This makes a LOT of food...approximately 10-12 quart size Ziploc flats.

TaknByD
Tue, 28th Dec 2010, 11:22 PM
Sounds like a ton of food, and one heck of a grocery list...

tebstan
Wed, 29th Dec 2010, 12:43 AM
- a whole fresh sea fish



Hmm...

I haven't used this recipe, but I have made one involving cod, lean beef, centrum vitamins, peas, and paprika.

It was awful.

The fish loved it! But it ruined my blender, and it was a nasty mess I don't recommend to anyone using standard equipment unless they have a lot of time on their hands.

I was given this awesome recipe by a breeder, but he uses industrial strength meat grinders.
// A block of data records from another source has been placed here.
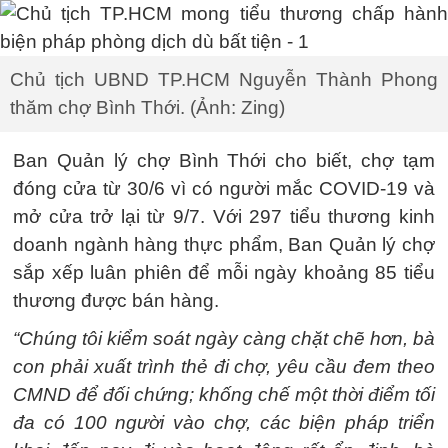
Chủ tịch UBND TP.HCM Nguyễn Thành Phong
thăm chợ Bình Thới. (Ảnh: Zing)
Ban Quản lý chợ Bình Thới cho biết, chợ tạm
đóng cửa từ 30/6 vì có người mắc COVID-19 và
mở cửa trở lại từ 9/7. Với 297 tiểu thương kinh
doanh ngành hàng thực phẩm, Ban Quản lý chợ
sắp xếp luân phiên để mỗi ngày khoảng 85 tiểu
thương được bán hàng.
“Chúng tôi kiểm soát ngày càng chặt chẽ hơn, bà
con phải xuất trình thẻ đi chợ, yêu cầu đem theo
CMND để đối chứng; khống chế một thời điểm tối
đa có 100 người vào chợ, các biện pháp triển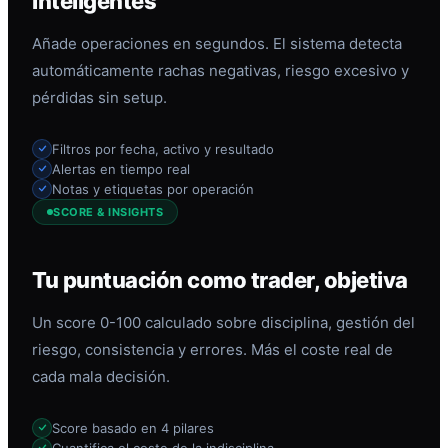
inteligentes
Añade operaciones en segundos. El sistema detecta
automáticamente rachas negativas, riesgo excesivo y
pérdidas sin setup.
Filtros por fecha, activo y resultado
Alertas en tiempo real
Notas y etiquetas por operación
SCORE & INSIGHTS
Tu puntuación como trader, objetiva
Un score 0-100 calculado sobre disciplina, gestión del
riesgo, consistencia y errores. Más el coste real de
cada mala decisión.
Score basado en 4 pilares
Cuantifica el coste de la indisciplina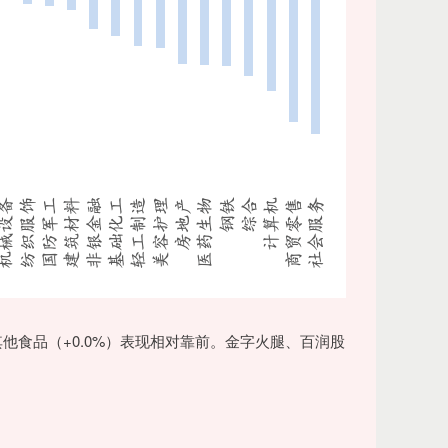
、其他食品（+0.0%）表现相对靠前。金字火腿、百润股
I figured, eh, whats the difference? And promptly burned out my blender. The second time around I blended the cod in very, very small bits. I avoided setting the blender on fire, but it was still never the same.

When fish is blended, it turns to glue.

The fish *loved* it. But I'd never do it again.

allan
Wed, 29th Dec 2010, 11:23 AM
I make my food the same way, but never thought to use a fish... or even some of the peas you mention above.

I'll have to try that next time. I don't liquify my mess, more of a puree, but I do for the purpose of coral food. And the coral is LPS, not so much the other coral that requires the really fine stuff.

Going to have to give it a shot. Can I get by with fish meat, or is he doing the whole fish to include bones and guts?

tebstan
Wed, 29th Dec 2010, 11:37 AM
I used a boneless filet of cod and a few whole shrimp, both raw and rinsed. Adding bones and guts would probably be beneficial if it were truly pureed, but only a nuisance otherwise. I suppose that's why centrum vitamins were included in the recipe I was given, though it was for discus, not marine fish.

Make sure not to include beef in most fish recipes. Beef heart is best, but it is only digestible at the high temperatures that discus are usually kept at. The paprika is supposed to help as a natural preservative and appetite stimulant. (So I'm told. Sounded good to me.)